Liz loved her Germany as a lot of us learned to, and I was surprised she moved back to the States. She was just a tremendous person, and my wife and my two girls remember her fondly and are ever grateful for all she did for our family.
Liz and I were co-workers first and friends always. We started working together when my family and I moved to Heidelberg, West Germany in 1974 to lead the Applied Physics Laboratory (APL) European Field Office (EFO) for the Pershing missile program at the Headquarters of the US Army Europe. Liz was the Administrative Assistant for the supervisors of the EFO. I was the fifth of the eight EFO supervisors for whom Liz provided continuity and excellent assistance.

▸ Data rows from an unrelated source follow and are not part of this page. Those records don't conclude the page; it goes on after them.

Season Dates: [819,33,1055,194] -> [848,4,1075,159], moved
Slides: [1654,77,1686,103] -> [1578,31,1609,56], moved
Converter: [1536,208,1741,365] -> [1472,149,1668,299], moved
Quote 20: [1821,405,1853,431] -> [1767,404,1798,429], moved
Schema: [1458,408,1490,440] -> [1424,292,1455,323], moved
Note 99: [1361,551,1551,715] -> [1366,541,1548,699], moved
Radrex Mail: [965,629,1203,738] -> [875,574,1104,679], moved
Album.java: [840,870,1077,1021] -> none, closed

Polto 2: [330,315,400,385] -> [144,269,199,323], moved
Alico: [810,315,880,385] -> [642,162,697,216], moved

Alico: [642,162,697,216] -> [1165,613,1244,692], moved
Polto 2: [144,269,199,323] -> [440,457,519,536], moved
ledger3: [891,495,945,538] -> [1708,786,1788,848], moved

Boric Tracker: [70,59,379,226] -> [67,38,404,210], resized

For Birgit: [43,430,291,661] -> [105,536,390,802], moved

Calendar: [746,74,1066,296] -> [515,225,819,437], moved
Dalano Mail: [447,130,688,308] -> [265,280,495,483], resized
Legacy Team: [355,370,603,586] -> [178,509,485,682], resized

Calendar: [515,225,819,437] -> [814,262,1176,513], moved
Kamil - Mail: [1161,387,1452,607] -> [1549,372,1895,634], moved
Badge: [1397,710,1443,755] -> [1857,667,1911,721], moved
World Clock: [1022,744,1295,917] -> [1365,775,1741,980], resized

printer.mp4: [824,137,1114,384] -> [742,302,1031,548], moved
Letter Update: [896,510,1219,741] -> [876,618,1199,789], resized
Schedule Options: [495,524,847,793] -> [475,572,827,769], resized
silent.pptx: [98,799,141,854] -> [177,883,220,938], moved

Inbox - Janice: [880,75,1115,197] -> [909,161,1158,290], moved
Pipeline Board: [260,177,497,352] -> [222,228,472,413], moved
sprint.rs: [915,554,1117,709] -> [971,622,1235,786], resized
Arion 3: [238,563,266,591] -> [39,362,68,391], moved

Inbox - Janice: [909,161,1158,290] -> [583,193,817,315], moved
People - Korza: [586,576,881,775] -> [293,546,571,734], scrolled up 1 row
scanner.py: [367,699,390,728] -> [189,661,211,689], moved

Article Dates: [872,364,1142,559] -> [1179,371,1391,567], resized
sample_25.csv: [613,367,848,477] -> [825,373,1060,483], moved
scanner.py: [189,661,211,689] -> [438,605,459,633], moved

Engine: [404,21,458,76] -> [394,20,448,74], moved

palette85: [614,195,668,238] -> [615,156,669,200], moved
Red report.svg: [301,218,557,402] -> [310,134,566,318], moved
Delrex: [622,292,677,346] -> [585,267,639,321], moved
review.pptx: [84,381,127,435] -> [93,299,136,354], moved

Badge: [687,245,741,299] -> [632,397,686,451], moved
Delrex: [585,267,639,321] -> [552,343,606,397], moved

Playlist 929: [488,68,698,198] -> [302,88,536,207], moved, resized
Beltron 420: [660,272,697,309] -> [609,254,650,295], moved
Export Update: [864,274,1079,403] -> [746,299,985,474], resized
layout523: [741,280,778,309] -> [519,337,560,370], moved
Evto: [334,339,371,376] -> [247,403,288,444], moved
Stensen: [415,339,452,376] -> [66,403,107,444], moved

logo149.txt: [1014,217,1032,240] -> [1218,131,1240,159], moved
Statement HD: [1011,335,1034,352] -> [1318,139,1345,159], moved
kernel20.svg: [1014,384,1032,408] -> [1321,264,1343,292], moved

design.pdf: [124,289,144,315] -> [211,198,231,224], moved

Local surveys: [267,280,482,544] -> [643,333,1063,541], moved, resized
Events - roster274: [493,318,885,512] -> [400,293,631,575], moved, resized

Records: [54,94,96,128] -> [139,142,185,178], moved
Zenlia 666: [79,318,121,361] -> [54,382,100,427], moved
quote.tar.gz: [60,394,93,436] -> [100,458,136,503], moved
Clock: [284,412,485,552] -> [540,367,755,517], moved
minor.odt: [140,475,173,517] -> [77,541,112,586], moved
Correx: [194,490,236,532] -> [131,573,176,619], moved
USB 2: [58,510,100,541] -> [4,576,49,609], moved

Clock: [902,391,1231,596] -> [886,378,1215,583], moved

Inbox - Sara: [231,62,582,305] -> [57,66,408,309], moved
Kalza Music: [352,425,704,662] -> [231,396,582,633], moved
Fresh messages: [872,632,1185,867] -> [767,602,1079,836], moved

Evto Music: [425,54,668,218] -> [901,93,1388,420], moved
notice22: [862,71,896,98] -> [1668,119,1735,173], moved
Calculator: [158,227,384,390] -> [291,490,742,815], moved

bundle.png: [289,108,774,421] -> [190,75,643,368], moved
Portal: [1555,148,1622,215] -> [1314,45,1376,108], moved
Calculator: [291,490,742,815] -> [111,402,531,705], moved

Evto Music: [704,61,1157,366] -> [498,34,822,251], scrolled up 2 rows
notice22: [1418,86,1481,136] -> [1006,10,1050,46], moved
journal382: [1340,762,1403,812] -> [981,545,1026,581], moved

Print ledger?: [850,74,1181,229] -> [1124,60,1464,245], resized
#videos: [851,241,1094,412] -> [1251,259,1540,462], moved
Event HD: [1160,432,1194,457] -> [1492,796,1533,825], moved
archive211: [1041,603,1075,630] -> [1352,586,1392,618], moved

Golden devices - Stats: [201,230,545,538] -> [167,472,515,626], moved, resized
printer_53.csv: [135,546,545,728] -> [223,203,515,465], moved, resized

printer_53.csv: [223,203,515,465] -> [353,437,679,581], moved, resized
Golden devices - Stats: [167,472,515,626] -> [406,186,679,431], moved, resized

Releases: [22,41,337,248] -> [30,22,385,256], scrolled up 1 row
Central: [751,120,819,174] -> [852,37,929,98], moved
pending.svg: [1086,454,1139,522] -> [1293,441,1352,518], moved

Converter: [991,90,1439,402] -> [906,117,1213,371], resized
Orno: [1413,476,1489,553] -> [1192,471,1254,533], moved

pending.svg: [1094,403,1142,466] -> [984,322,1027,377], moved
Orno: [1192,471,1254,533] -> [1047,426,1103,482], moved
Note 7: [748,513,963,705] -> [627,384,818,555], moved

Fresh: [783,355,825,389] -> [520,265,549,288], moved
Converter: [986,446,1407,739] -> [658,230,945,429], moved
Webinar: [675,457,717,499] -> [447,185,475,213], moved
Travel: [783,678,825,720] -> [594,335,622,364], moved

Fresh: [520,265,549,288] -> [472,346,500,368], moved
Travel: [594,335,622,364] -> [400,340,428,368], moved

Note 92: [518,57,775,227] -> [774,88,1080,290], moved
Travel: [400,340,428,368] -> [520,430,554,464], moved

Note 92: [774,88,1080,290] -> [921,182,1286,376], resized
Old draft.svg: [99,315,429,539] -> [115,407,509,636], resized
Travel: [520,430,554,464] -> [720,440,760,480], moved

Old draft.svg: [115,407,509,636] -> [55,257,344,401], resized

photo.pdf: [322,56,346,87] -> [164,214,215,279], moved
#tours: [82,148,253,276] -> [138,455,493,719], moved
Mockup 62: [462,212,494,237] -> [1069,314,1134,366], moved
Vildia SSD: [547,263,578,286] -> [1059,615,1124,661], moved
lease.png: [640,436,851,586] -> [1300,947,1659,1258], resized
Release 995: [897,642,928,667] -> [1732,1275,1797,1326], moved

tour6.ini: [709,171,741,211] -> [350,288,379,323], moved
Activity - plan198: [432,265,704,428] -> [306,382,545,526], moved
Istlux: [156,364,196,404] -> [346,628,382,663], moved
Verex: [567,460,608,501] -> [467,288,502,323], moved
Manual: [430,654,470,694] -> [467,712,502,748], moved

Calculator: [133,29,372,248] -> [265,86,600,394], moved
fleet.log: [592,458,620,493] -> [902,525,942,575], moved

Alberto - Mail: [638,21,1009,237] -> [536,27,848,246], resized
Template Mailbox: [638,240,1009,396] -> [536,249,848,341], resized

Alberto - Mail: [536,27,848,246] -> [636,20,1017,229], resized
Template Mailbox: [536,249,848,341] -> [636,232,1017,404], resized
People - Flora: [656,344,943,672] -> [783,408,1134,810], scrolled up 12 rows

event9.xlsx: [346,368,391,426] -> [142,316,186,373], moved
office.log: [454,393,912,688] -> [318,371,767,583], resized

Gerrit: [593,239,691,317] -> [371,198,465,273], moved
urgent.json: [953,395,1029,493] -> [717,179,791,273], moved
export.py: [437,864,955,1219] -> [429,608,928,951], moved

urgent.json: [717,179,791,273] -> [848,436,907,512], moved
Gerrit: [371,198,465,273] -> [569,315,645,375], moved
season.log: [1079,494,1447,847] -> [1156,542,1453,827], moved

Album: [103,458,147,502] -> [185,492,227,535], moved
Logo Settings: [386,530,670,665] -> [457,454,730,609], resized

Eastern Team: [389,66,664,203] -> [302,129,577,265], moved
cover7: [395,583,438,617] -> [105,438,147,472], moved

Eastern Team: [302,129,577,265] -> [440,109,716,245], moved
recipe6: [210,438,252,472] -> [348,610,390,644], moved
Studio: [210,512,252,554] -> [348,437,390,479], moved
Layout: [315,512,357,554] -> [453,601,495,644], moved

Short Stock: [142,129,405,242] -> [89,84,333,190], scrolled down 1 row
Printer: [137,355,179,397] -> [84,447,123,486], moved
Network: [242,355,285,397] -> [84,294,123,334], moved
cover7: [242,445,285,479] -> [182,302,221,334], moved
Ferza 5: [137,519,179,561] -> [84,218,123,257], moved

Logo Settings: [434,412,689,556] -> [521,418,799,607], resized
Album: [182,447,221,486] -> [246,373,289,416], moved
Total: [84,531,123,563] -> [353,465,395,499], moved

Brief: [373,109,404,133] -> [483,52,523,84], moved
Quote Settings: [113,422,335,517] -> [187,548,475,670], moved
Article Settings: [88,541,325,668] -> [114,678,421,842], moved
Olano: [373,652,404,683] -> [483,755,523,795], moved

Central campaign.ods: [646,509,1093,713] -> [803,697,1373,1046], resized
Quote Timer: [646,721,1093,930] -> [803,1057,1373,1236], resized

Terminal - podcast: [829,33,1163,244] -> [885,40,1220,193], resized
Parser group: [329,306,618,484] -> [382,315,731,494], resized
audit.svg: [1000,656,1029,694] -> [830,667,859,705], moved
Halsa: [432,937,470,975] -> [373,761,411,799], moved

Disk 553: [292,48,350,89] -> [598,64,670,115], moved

She gave support to the new and often bewildered families of the newly-arrived supervisors, made the office function effectively, kept accurate financial records so that the accountants in the US were satisfied, managed security operations so that we always passed security inspections, and negotiated with German contractors for office support services, making use of her fluent German. While doing all of this, she also helped Karlheinz run their Schreibwarren Geschäft, (an office supply/gift shop/newstand) located near our office.
Liz was amazing - a pleasure to work with. She always took pride in keeping things organized, and getting tasks done correctly and on time. Liz was a very fast and accurate typist (we worked together in the days before PCs, when I would write out a memo/report for her to type), and she also read for content as she typed. She would occasionally come to me and say that something I had drafted wasn’t making sense. She was right, and I would then make the needed revision to the text. She was a valued editor as well as an outstanding administrative assistant.
Ellen and I remember fondly our visits with Liz, Karlheinz, and John during our time in Heidelberg.. Our children were about the same age as Liz’s son John and they had fun playing together. We even got to see Karlheinz’s fancy Märklin HO model train project, a hobby he really enjoyed.
We kept in touch regularly with Liz after we moved back to the US in 1977, exchanging stories of family and Pershing program people with whom we both worked . Ellen and I were able to visit Liz at the Koffee Klatsch shop in the arcade near the Mission in San Luis Obispo and were able to attend her wedding to Bob. The first news of her cancer was very disheartening. We are now so sorry to lose our treasured friend.